Plotting a novel and hammering out a synopsis is tough. Too much time is spent in keyboard hand-wringing, in worrying about whether plot A slots into plot B, and whether what character #1 does in chapter 15 is logical and meaningful.
But it’s an essential process (and I know some authors don’t do full chapter breakdowns or outlines, but I think you can tell in the finished product), so it’s just a case of madly typing everything out that you can think of, then editing it and crafting it into a proper story.
I’m about halfway through the plotting of New Gods, and having got the basic beginning-middle-end down, I wrote a fake back cover blurb for the bestselling superhero novel you might pick up at your local bookstore. It’s only a draft, and it’s too long really, and no doubt the story will work out slightly differently, but here you go:
San Ventura, California. A bustling seaside metropolis, a jewel of the Western Seaboard. A city gripped by a reign of terror instigated by the superhuman hooded criminal, the Cowl, and his accomplice, Blackbird.
But to the New Gods, the Pacific Coast’s self-appointed guardians of justice, it’s all just a game. Having eliminated every other threat in their territory, they’re reluctant to take down the last remaining supervillain and put themselves out of a job. Caught in the middle, the San Ventura police department fight hard to protect the city while cleaning up the trail of death and destruction left by the Cowl, and more often than not, the New Gods themselves.

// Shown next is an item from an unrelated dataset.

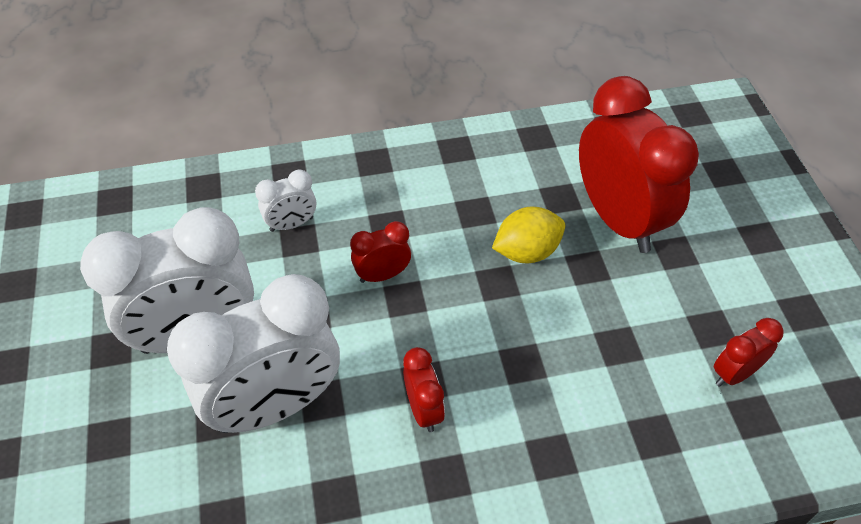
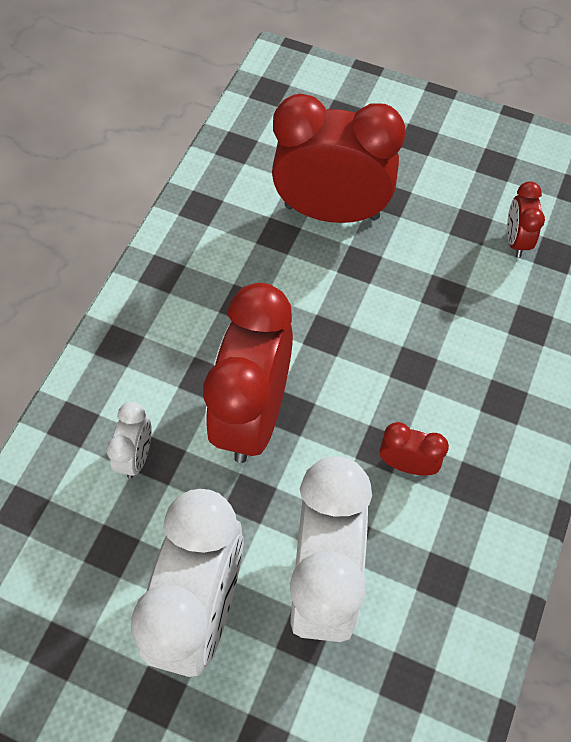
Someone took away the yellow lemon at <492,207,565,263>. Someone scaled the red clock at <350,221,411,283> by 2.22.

When store clerk Tony Farrell wakes up one day to find himself suddenly the most powerful superhero on Earth, he wonders if he can stop the Cowl and bring peace back to his home town. His new girlfriend, Jeannie, certainly thinks so. But with power comes both responsibility and temptation, and Tony isn’t sure he can handle both alone.
But a new menace is coming, something hidden deep the annual Caprotinae meteor shower. And when the night above the city is lit with the celestial fireworks, it is not just the people of San Ventura who are looking to the sky. For Tony and the New Gods, defeating the Cowl may soon be the least of their problems…
I’m curious about your choice of California setting for New Gods. What made you decide to set it there? It is in my view a bold and daring decision. I mean, if an American author wrote a novel set in contemporary Auckland without having lived here, I’d be highly sceptical about their ability to make the setting authentic.